-RUS tag vs -RUS-BACK and -RUS_FRONT
mansayk opened this issue · 4 comments
Hi!
I fixed 2 twol rules, because some cases didn't work, for example, часть, частьны, частька.
79a5b1a
Currently we marked with RUS tag only those loanwords, that accept affixes with back vowels. That means, that we cannot mark with RUS tag loanwords accepting affixes with front vowels. What is the best solution here? Maybe we need to replace -RUS tag with 2 different ones: -RUS-BACK and -RUS-FRONT?
Russian words that take front-vowel endings all have front vowels in their final syllables or end in palatalised consonants, right? Which means they trigger normal Tatar front-vowel endings [more or less] just like native Tatar words? If this is the case, then just use the normal word classes, like N1
. This "default" precludes the need for a separate lexicon. Are there any examples that won't work this way? We can probably account for any specific exceptions with further clarifications to the twol rules.

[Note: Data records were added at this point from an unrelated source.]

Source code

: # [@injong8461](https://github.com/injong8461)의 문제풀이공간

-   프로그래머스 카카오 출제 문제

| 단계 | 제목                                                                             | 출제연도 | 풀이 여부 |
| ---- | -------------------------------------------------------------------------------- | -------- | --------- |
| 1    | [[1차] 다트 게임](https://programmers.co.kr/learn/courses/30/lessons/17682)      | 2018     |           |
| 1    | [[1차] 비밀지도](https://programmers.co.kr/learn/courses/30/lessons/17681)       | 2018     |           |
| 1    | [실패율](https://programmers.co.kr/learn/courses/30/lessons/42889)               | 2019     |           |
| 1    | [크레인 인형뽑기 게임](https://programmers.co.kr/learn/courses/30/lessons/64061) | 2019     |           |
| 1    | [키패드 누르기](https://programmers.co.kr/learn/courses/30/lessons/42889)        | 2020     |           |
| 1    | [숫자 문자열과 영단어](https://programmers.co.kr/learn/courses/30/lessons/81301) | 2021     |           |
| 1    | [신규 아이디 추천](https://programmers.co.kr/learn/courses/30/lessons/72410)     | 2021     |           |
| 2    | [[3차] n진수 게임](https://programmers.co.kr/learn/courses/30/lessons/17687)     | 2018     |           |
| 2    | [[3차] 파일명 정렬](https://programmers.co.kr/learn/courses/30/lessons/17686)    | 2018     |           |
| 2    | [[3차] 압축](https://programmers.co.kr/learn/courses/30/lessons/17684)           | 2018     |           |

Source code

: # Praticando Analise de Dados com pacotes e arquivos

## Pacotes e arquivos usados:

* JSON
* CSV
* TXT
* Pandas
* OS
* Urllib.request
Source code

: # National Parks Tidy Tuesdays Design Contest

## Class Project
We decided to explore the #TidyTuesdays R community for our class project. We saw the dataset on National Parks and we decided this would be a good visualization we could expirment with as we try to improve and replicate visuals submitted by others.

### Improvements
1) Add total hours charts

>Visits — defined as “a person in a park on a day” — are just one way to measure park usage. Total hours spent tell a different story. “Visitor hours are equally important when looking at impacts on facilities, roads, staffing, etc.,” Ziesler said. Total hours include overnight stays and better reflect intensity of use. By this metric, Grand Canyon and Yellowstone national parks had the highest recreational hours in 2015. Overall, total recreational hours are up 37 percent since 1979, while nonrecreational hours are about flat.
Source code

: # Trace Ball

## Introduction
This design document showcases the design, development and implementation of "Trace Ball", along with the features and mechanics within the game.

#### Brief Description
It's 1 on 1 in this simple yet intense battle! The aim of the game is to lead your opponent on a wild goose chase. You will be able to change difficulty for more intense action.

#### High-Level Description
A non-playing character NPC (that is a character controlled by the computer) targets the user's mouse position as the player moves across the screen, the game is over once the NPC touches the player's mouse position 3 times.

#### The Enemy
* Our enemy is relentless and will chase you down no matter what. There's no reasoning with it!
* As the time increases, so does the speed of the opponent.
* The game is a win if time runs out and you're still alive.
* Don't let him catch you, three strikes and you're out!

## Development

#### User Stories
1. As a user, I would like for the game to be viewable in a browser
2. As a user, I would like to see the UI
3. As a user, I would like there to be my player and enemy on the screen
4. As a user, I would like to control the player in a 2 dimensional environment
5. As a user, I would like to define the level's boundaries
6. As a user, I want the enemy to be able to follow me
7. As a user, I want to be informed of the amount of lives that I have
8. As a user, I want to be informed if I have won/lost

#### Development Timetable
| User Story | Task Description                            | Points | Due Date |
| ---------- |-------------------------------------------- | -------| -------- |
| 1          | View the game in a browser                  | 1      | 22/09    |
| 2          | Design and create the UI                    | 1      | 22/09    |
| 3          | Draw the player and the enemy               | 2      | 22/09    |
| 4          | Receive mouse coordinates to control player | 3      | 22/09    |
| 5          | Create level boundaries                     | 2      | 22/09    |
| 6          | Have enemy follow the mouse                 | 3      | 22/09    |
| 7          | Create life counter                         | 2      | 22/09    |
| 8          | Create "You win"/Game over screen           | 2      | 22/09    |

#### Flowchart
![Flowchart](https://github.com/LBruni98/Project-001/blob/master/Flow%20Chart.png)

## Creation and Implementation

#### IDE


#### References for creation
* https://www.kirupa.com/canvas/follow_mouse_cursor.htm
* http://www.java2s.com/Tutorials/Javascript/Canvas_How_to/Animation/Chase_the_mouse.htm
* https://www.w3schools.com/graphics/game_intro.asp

Also, are you sure those changes to the twol rules didn't break other things?
I made a test based on words collected from the corpus:
https://github.com/apertium/apertium-tat/tree/master/tests-tatcorpus
It can help to control regression.
Hmm I don't think a new testing framework is what we need here. We already have several testing frameworks in place. I can explain the yaml
-based one; the others probably @IlnarSelimcan can explain.
Actually it is not for testing, but to control effect of code changes in a big dictionary. You don't need to use it, but I will use it to find new words and to see changes in words that are not in yaml files yet.